Posted 8/4/2010 1:10 PM (GMT -7)
Right, personal experience first: I've been on Etanercept (Enbrel) for quite a few months, and the only side effect I've noticed is being tired the next day. Although I wouldn't describe this as fatigue, and it's nothing compared to the fatigue I get from MTX. I've had pretty good results from it, and I am continuing to do so.
You could be taking either medication for a great number of years, or not very long at all if you were lucky enough to go into partial or complete remission. The side effects last 24-36 hours usually, but depends on my level of activity and general energy levels.
TNFa stands for Tumour Necrosis Factor, and these are cytokines, which are pretty small proteins which send low-level signals between cells. TNFa cause the 'acute phase reaction' which tells your body's immune system to respond to injury at that site, which through a chain reaction from inflammatory cells to the liver, results in inflammation, and therefore pain. The aim of these meds is to inhibit the effect of the TNF alpha cytokine.
Etanercept/Enbrel is a protein that is synthesis(z)ed by splicing two genes (which produce two different proteins when separate). It acts as a decoy for the TNFa, mimicking so-called "soluble" TNF receptors in your body which inhibits the TNF's effect. These serve to 'deactivate' the TNF, whereas the receptors in your white blood cells produce cytokines which result in inflammation when they bind to TNF. The increase in these 'deactivating' sensors will reduce the overall inflammatory response experienced.

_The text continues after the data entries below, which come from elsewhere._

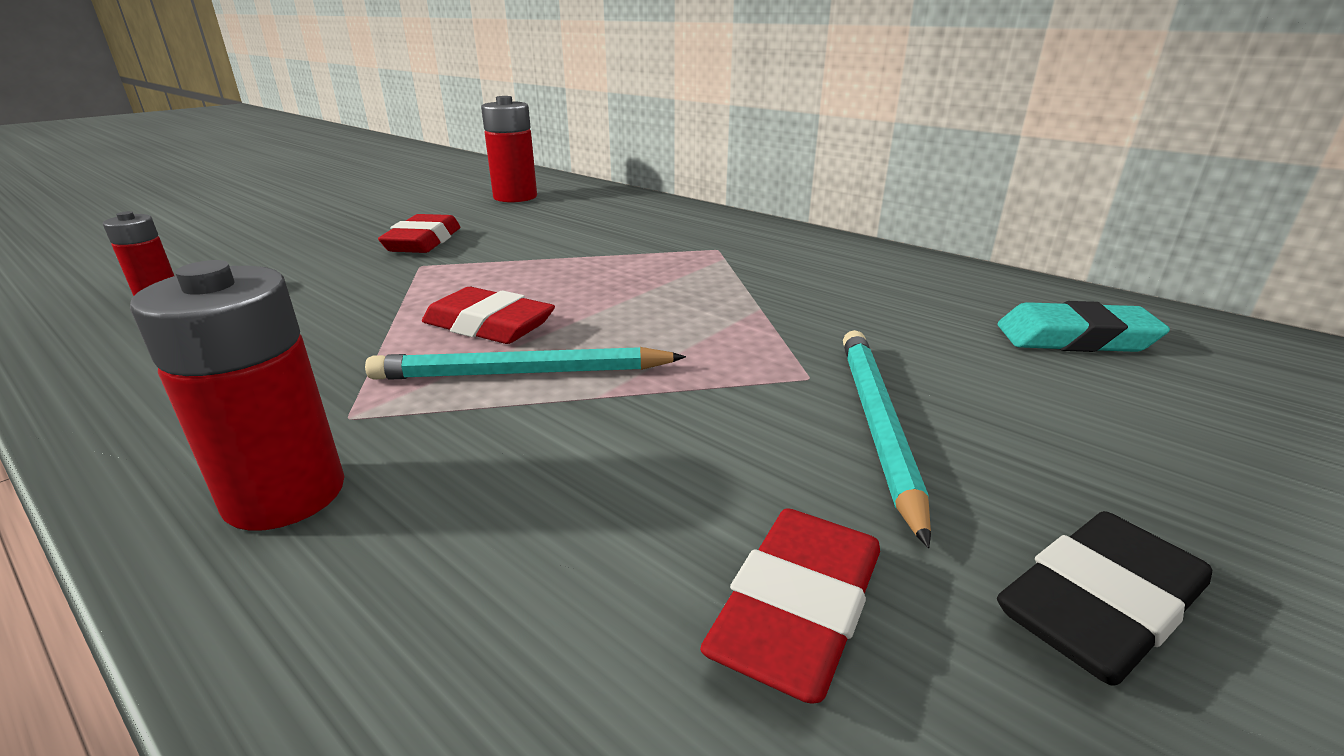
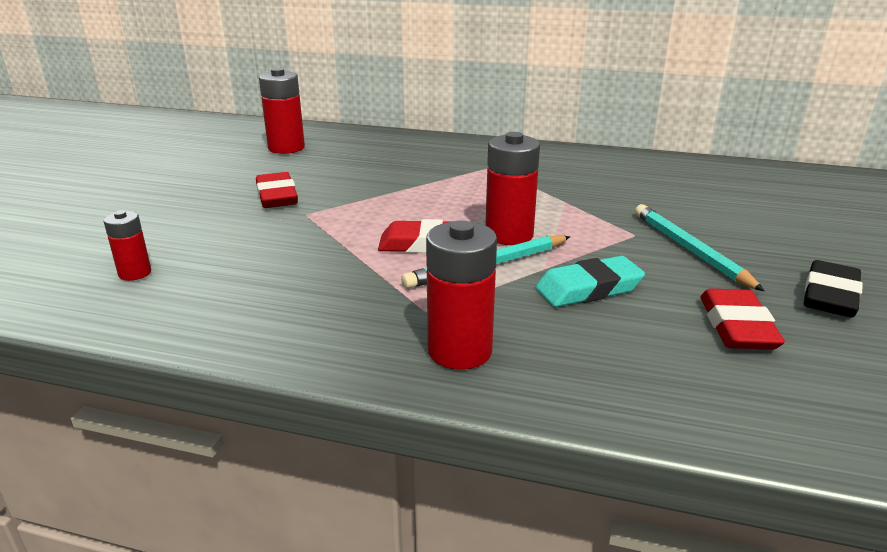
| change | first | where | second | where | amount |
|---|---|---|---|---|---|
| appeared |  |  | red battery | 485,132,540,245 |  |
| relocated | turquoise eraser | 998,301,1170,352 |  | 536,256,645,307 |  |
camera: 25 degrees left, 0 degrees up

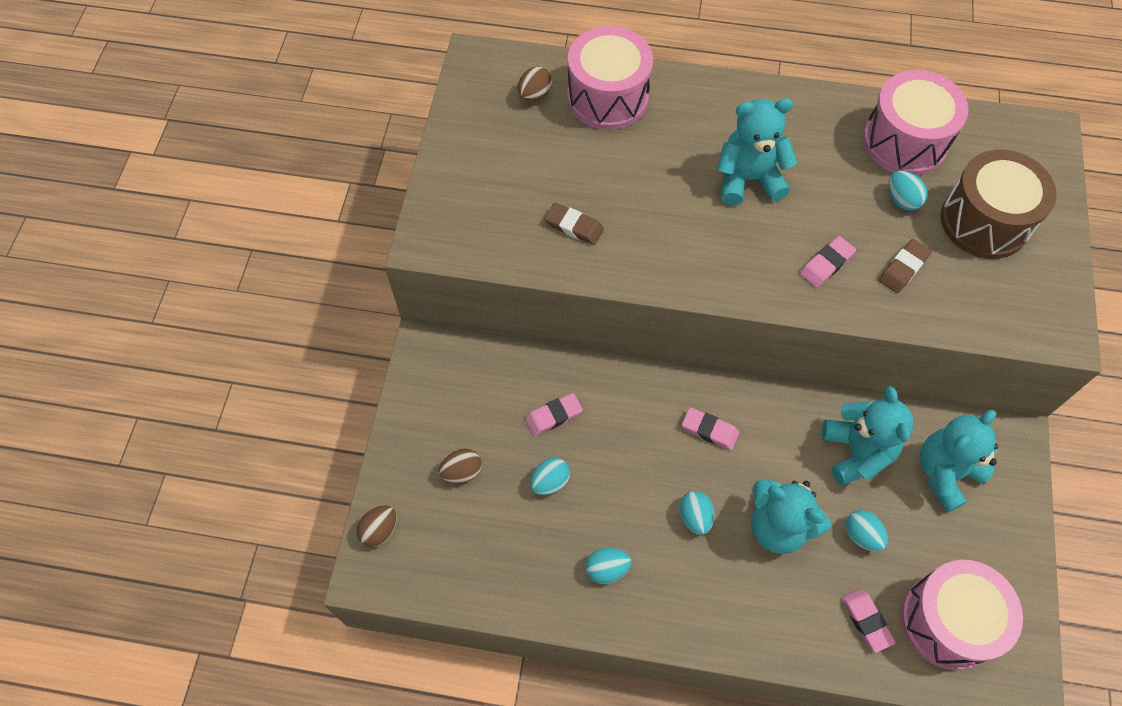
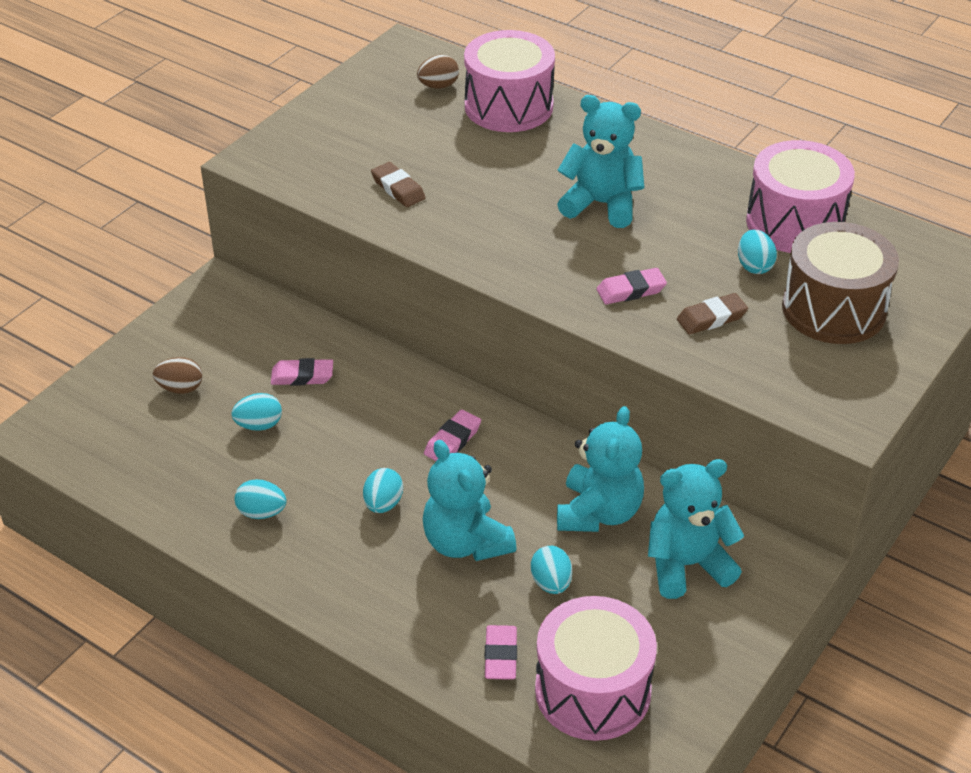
| change | first | where | second | where | amount |
|---|---|---|---|---|---|
| spun | pink eraser | 682,407,739,450 |  | 424,410,481,461 | 75 degrees clockwise |
| missing | brown egg | 356,505,397,547 |  |  |  |
camera: 25 degrees right, 20 degrees down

Infliximab/Remicade is an antibody (Enbrel isn't strictly an antibody, it is a fusion protein, but functions as the 'tail' of an antibody), as is Humira. Both are thought to have the same mode of action as Enbrel, but this isn't confirmed as far as I know. (Remicade also has action on a specific type of T white blood cell which results in the cells suicide, which means it also has efficacy in treating Crohn's disease. Whether Enbrel does is up for debate.)
Both are immuno-supressents, but with fairly good side-effect profiles. There will be tiredness, but how much depends on the individual.
To be honest I'm not sure how doctors choose between the two, I know some clinics will start with Enbrel, and others with Remicade. In my opinion, it doesn't really matter which you choose as there is currently no mechanism in predicting which will suit any given patient more. The NHS in England tend not to try the other if one fails, but that is because the NHS is the biggest joke in the history of comedians. (/rant)
That just about sums up my knowledge on the subject. Hope I helped a little, if not, sorry!
I'm not a doctor so this doesn't constitute medical advice!